◆ **Exercise**
Leave out every line before the one containing "For every layout", and set down that line and the rest through the end of the listing exactly.

◆ **Dataset records**
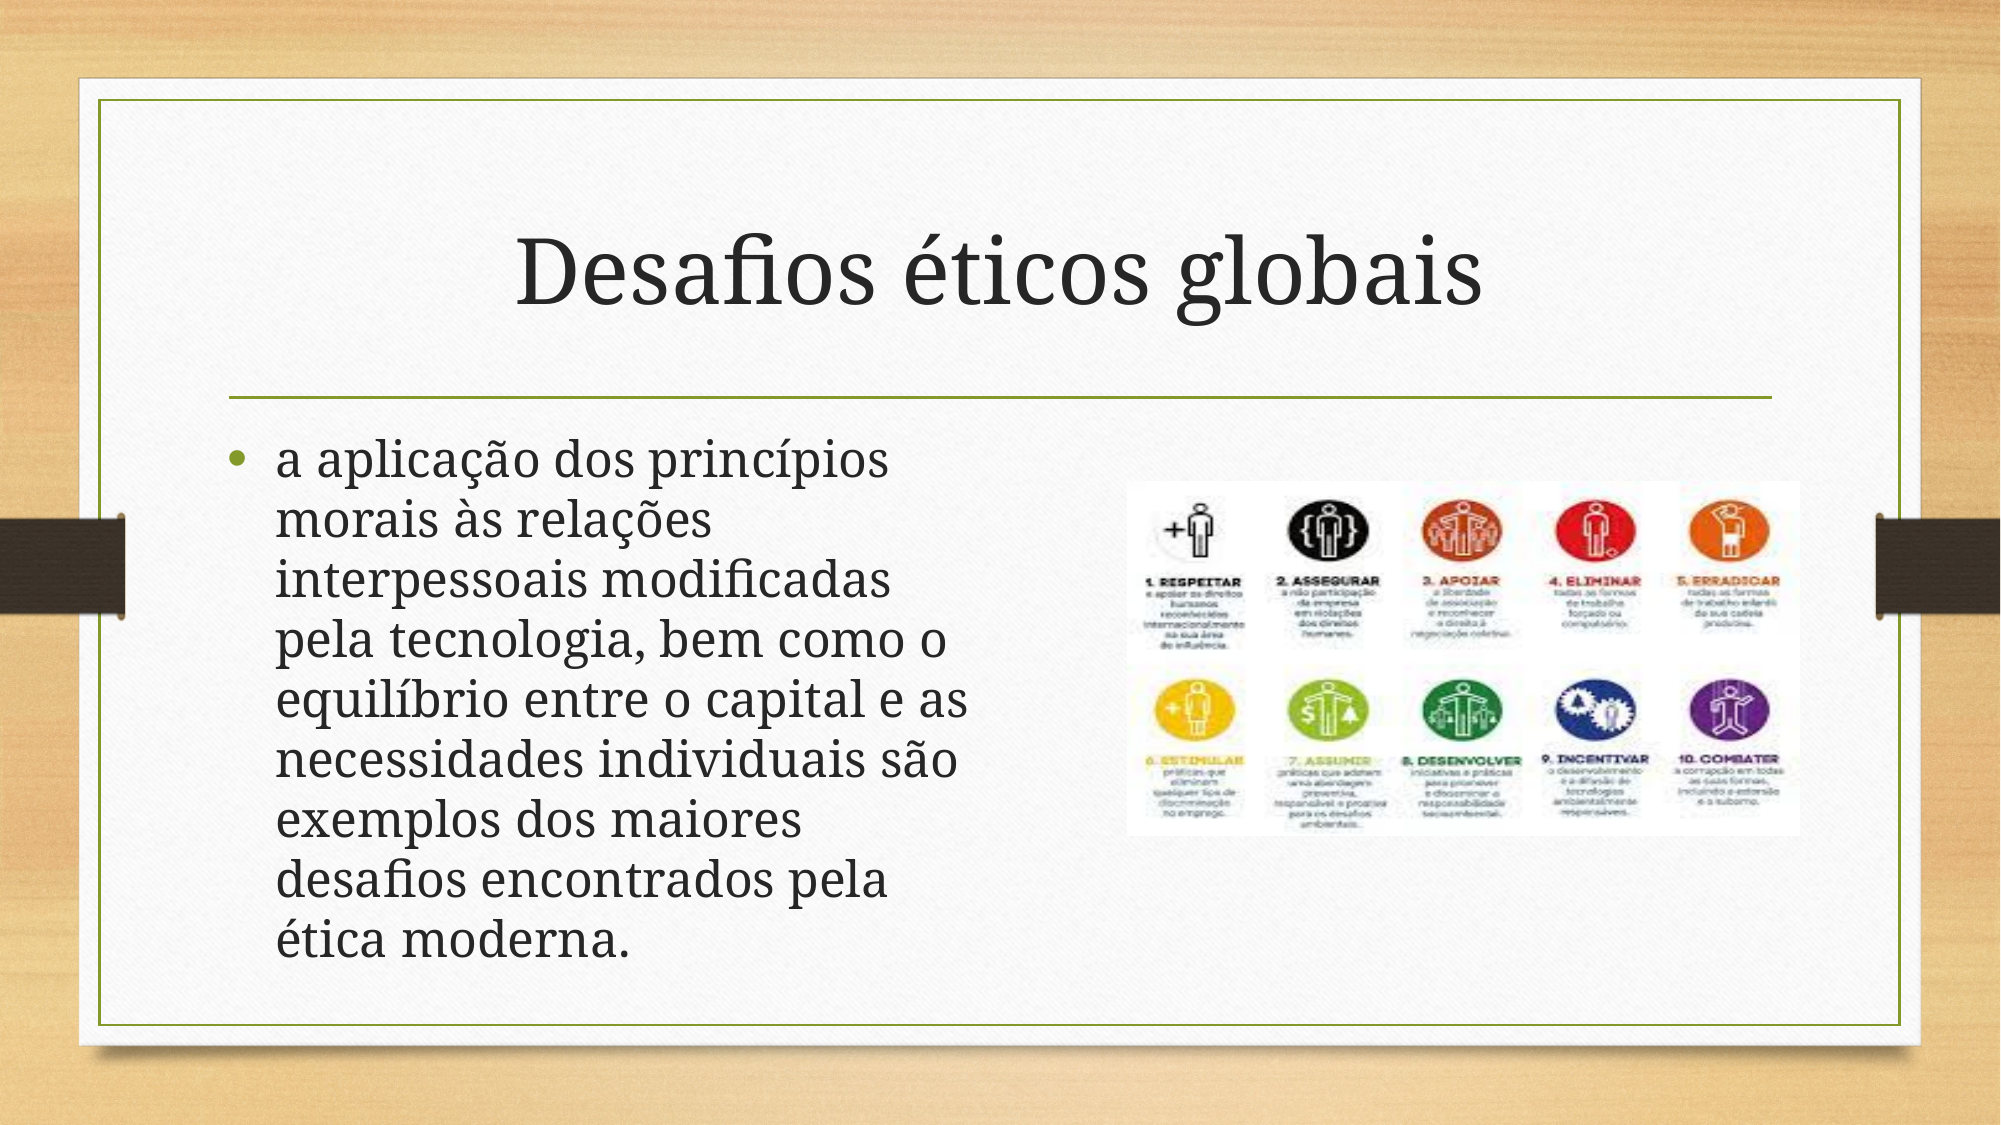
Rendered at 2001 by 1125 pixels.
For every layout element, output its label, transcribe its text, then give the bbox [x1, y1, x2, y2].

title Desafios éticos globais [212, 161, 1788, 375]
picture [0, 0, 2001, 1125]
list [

◆ **Solution to this task**
For every layout element, output its label, transcribe its text, then give the bbox [x1, y1, x2, y2].

title Desafios éticos globais [212, 161, 1788, 375]
picture [0, 0, 2001, 1125]
list [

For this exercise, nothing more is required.